Due to this, Mom and I have been having this interesting little back and forth conversation. I want to look at the stuff she is putting on ebay BEFORE she puts it on, in case it is something important to me - something I want to remember my childhood or my parents by.
Mom doesn’t understand this. After all, it’s HER stuff, and she can do with it what she wants. And if makes her a little extra money, then that’s even better. And she insists it’s nothing I would want anyway.
We’ve had this conversation several times. The main points:
Me: Let me look at the stuff before you sell it. I might want some of it.
Mom: It’s not your stuff, besides you wouldn’t want it anyway.
Me: How do you know that? You didn’t think I’d want the big, brass duck-shaped bubble gum machine, and I did.
Mom: What would you do with the stuff, anyway? And what happens to it after you die?
Me: You don’t know what things I would want to remember my childhood by. And I’m only 28. There is still a chance I might be able to have kids and pass it on. And even if not, what’s the harm in me keeping important family heirlooms?
Mom: They’re not important. It’s mostly junk. I’m telling you, you wouldn’t want it anyway.
Rinse and repeat.
So, let me set the record straight. I have NO problem with Mom selling her stuff on ebay. That’s fine. The only reason I want to look at the stuff beforehand is because…well, that’s the tough part.
See, I love being an only child. Heck, I’d advocate for it. Except…one of the toughest parts of BEING an only child is that you have no one to share childhood family memories with.
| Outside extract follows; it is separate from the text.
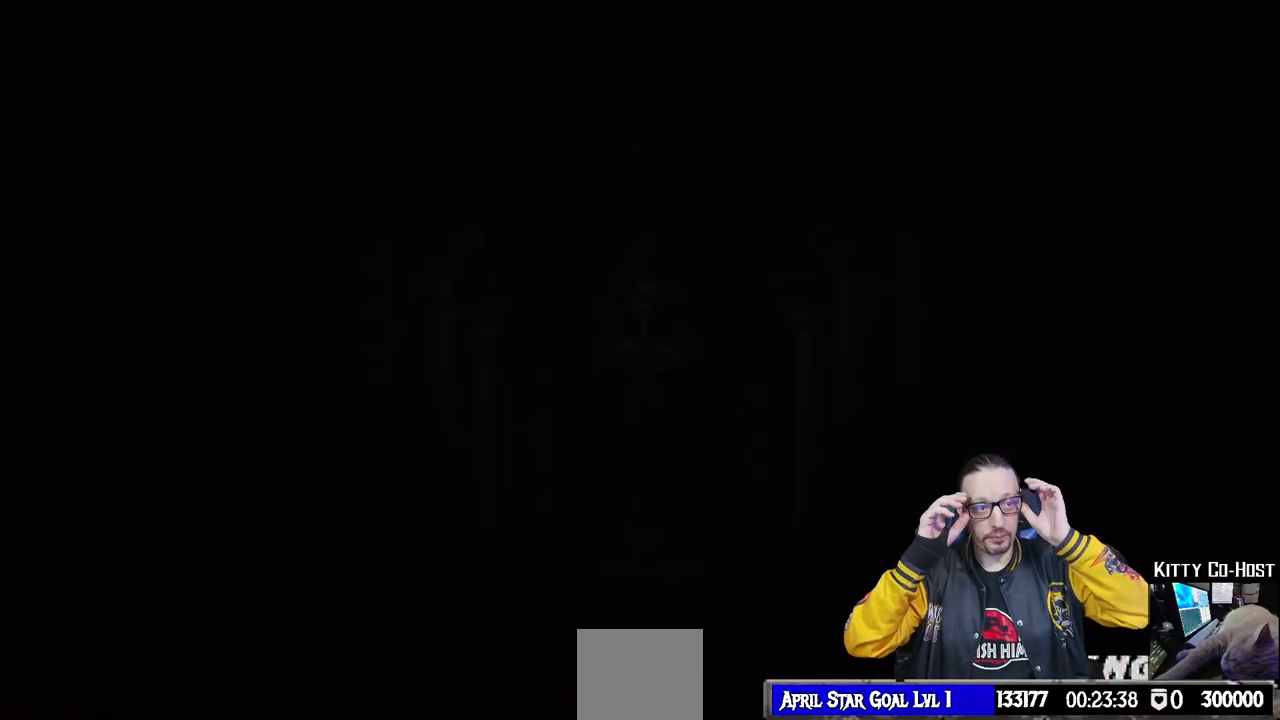
{"buttons": [], "left_stick": "center", "right_stick": "center", "events": []}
In other words, I can never say, “Hey, remember that time when Dad…” to anyone.
My cousins – CCC & B – can share memories of their deceased mom whenever they want to. They have a shared family heritage. I, on the other hand, only have my mom, and should she “go” before I do, I’ll have no one to reminisce over the things Dad or Mom did. Just me.
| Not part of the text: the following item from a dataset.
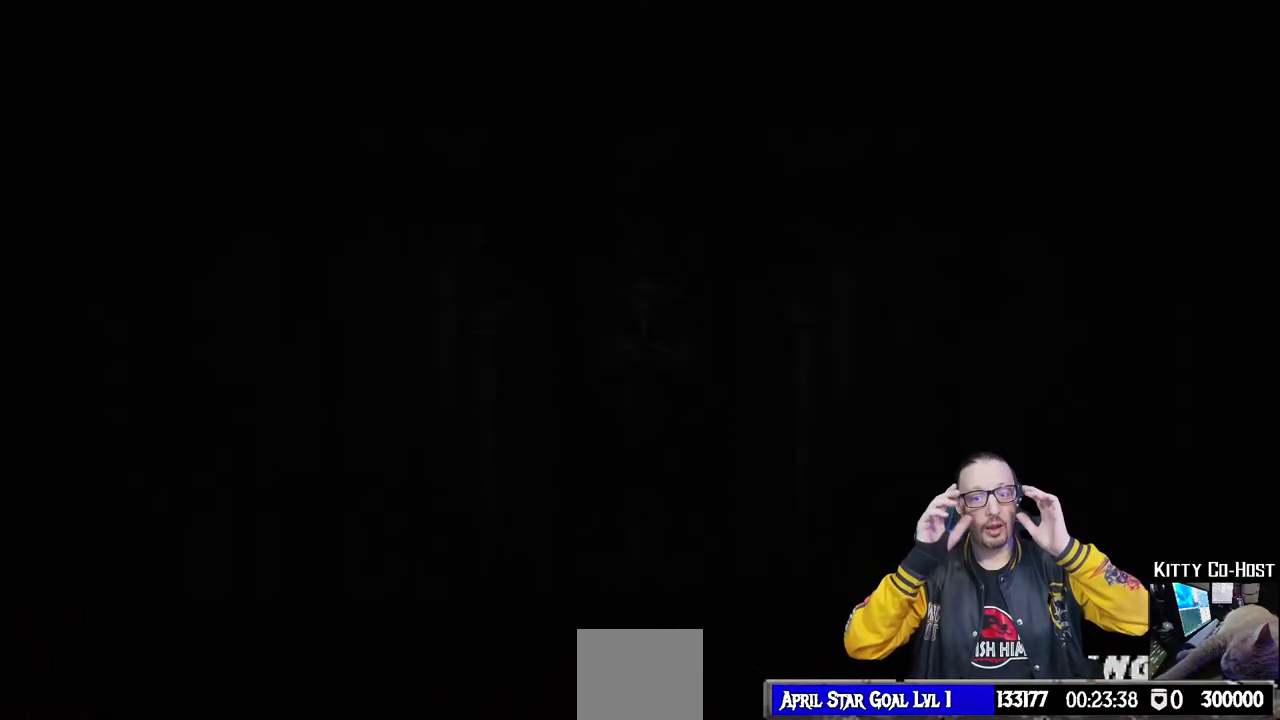
{"buttons": [], "left_stick": "center", "right_stick": "center", "events": []}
So it often helps my emotional state to be in the presence of the “things” that make up my memories. Like the big, brass duck – from when Mom went through her ducks-in-the-kitchen phase, and Dad used to say, “I don’t know whether to eat or hunt in here!”
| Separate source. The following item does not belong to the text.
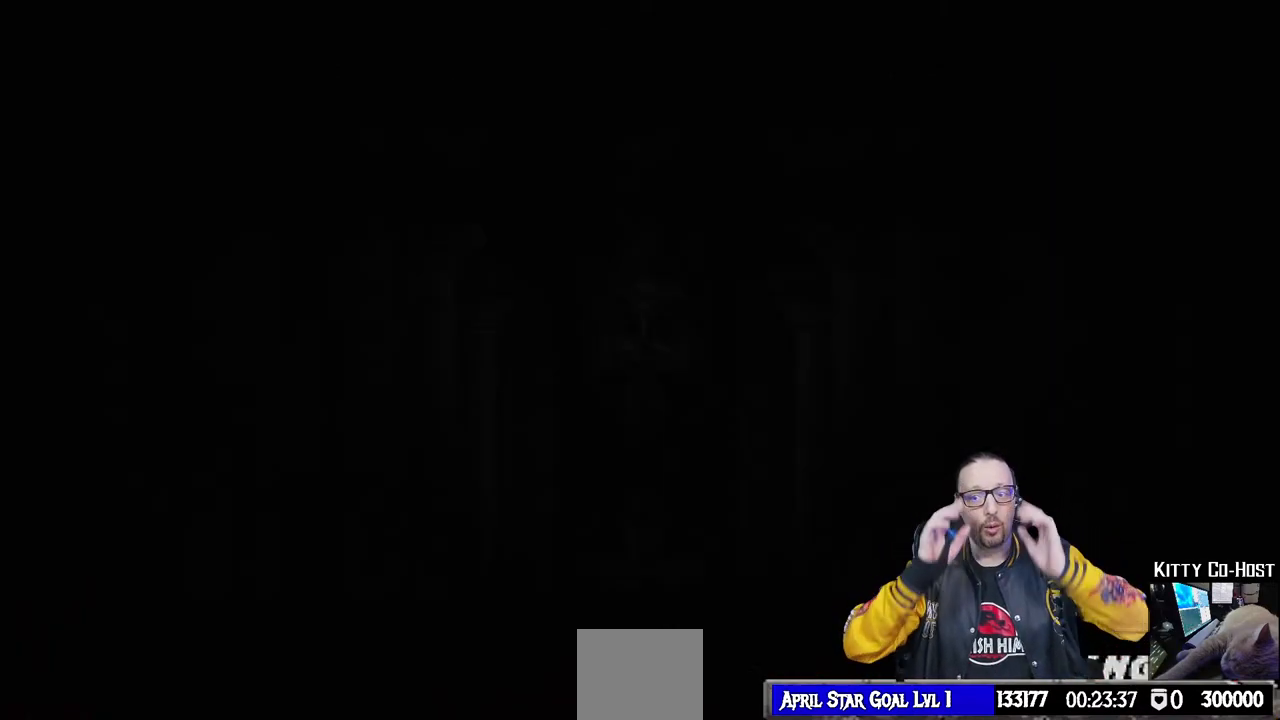
{"buttons": [], "left_stick": "center", "right_stick": "center", "events": []}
Or the chocolate ceramic bunny Mom put out every Easter. Now I put it out. Every time I look at it, I smile, remembering closet doors slamming and crawling under the couch to look for my hidden Easter baskets as a kid.
Yes, they are just “things,” and I know people are more important than things. But I don’t HAVE as many people as most, so I hope you can excuse my little emotional need to have some “things” to surround myself with when I’m feeling nostalgic.
On the plus side, if Mom does decide to put it all on ebay, at least I can bid on it! And the cost of shipping won’t kill me.